A imunidade tributária de igrejas e demais templos religiosos voltou a ser tema de discussões na sociedade com o veto do presidente Jair Bolsonaro a uma anistia que foi aprovada pelo Congresso Nacional a cobranças e multas impostas pela Receita Federal. Diante disso, surgiu o questionamento sobre qual a amplitude da imunidade garantida pela Constituição Federal.
O artigo 150 da Constituição Federal de 1988 garante a “templos de qualquer culto” a imunidade tributária.
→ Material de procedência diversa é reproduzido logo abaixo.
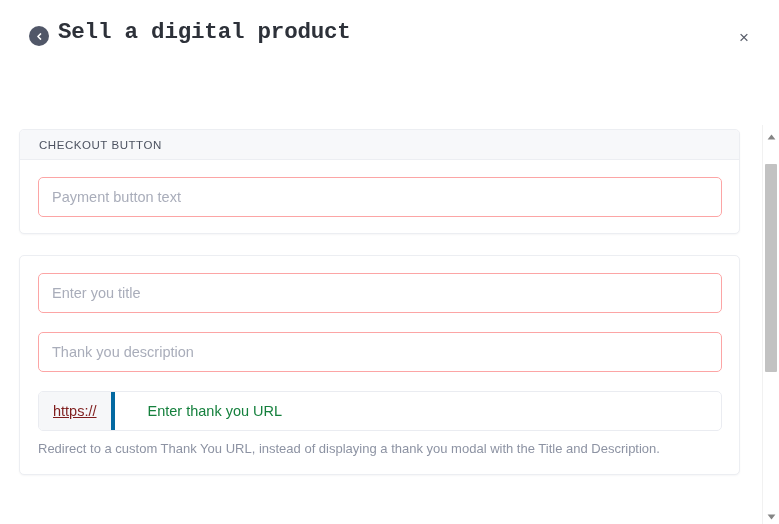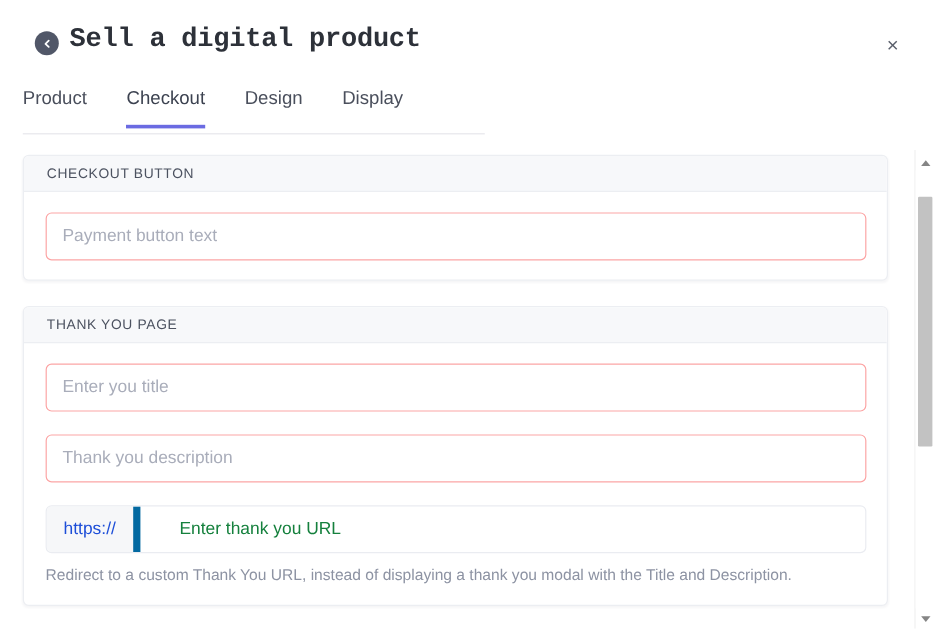--- a/index.html
+++ b/index.html
@@ -264,12 +264,6 @@
     </div>
   </div>
 
-  <div class="tabs">
-    <div class="tab">Product</div>
-    <div class="tab active">Checkout</div>
-    <div class="tab">Design</div>
-    <div class="tab">Display</div>
-  </div>
 
   <div class="scroll-area">
     <div class="content">

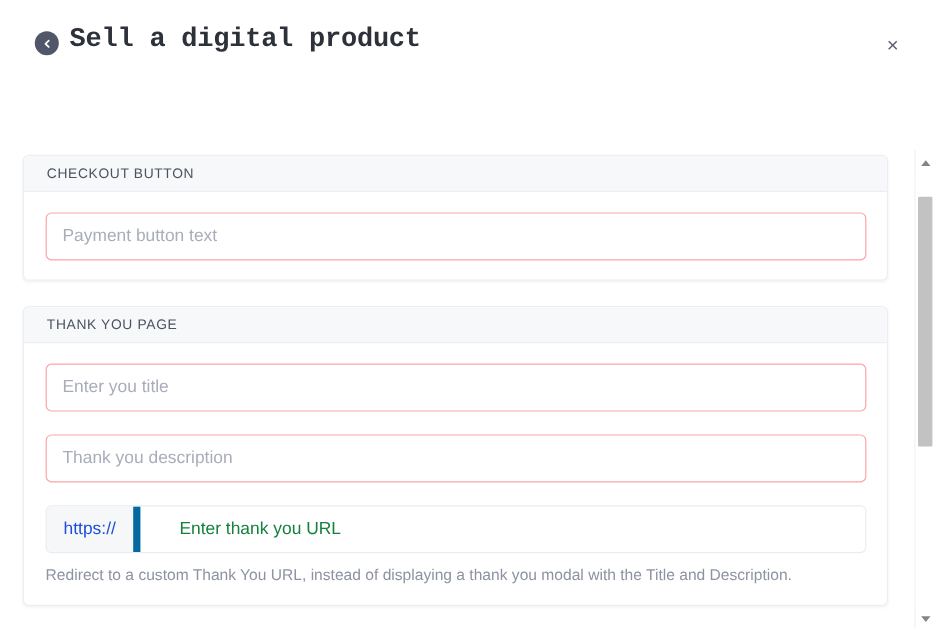--- a/index.html
+++ b/index.html
@@ -280,9 +280,6 @@
       </div>
 
       <div class="card">
-        <div class="card-header">
-          <span class="card-header-label">THANK YOU PAGE</span>
-        </div>
         <div class="card-body">
 
           <div class="field">

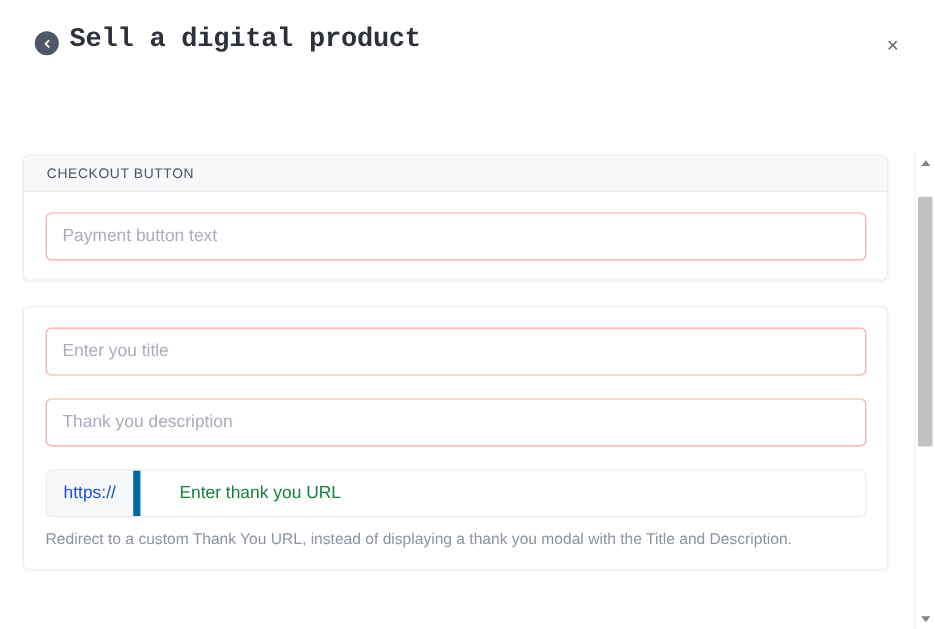--- a/index.html
+++ b/index.html
@@ -176,12 +176,13 @@
   }
   .field-prefix {
     background: #f6f7f9;
-    border-right: 6px solid #0369a1;
+    border-right: 4px solid #0369a1;
     display: flex;
     align-items: center;
     padding: 0 14px;
     font-size: 14.5px;
-    color: #1d4ed8;
+    color: #7f1d1d;
+    text-decoration: underline;
   }
   .field-input {
     flex: 1;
Porém, como o texto não especifica até onde vai a vedação ao Estado de tributação às religiões, ocorrem muitas divergências sobre o que está imune e o que não está protegido de cobranças.
Advogados tributaristas divergem na interpretação sobre o tema, o que torna os questionamentos dos órgãos de controle, como a Receita Federal, pertinentes. A conclusão é que uma legislação específica sobre o tema, delimitando de maneira clara a imunidade garantida na Constituição, se faz necessária.
Um dos pontos questionados refere-se às empresas que pertencem a denominações evangélicas, por exemplo. Emissoras de rádio, TV e até gravadoras são controladas por igrejas. O advogado e mestre em Direito Econômico Leandro Schuch entende que a Constituição “não é clara em relação à imunidade tributária” das entidades religiosas.
“Está escrito é que é vedado instituir impostos sobre templos de qualquer culto. A redação é muito genérica e aberta. Sabemos que esses templos têm atividades que são muito mais do que a atividade-fim [o culto em si e ações relacionadas]”, avaliou, em entrevista concedida ao portal Uol.
Schuch aprovou a postura do presidente Jair Bolsonaro em vetar a anistia aprovada pelo Congresso Nacional sobre as cobranças feitas pela Receita Federal, que estariam em torno de R$ 1 bilhão. Segundo ele, os parlamentares deveriam, após analisarem se derrubam ou mantém o veto, debater uma Proposta de Emenda à Constituição (PEC) que criasse regras específicas para tornar a legislação mais clara.
“No fim dos anos 1980, não se imaginava que as igrejas, por exemplo, se tornariam verdadeiros conglomerados econômicos”, exemplificou Leandro Schuch.
Eduardo Maneira, presidente do Comissão de Direito Tributário do Conselho Federal da OAB, pontuou que há casos de entidades religiosas que são multadas pela Receita por não cumprirem algumas exigências: “Normalmente, igrejas não pagam impostos com base no artigo que veda a cobrança a templos de qualquer culto e [em outro trecho que também veda a cobrança] às instituições de educação e assistência social sem fins lucrativos. Isso é o que respalda a imunidade”, disse Maneira.
“Para ser enquadrado como tal, há exigências legais, certificados que precisam ser apresentados. Muitas vezes, a Receita autua porque as entidades não cumprem exigências. Mas também pode ter casos de fraude mesmo”, ponderou.
Divergindo da opinião dos colegas, o advogado especialista em Direito Tributário João Paulo Echeverria acredita que a legislação atual é suficiente, e que o que tem ocorrido no país é uma confusão jurídica em relação às regras que dizem respeito aos rendimentos obtidos pelas instituições religiosas.
Em tese, os recursos obtidos devem ser utilizados na manutenção das atividades e da prática de culto, o que impede que sejam classificados como “lucro”, e dessa forma, não podem ser alvo de cobranças da Contribuição Social sobre Lucro Líquido (CSLL): “Eu não acredito que exista uma lacuna [constitucional] porque a imunidade [de impostos] segue a renda. Se o recurso é destinado à atividade religiosa, não há incidência de imposto”, simplificou.
Echeverria acrescentou ainda que esse mesmo entendimento tem sido referendado por decisões dos tribunais superiores há pelo menos uma década.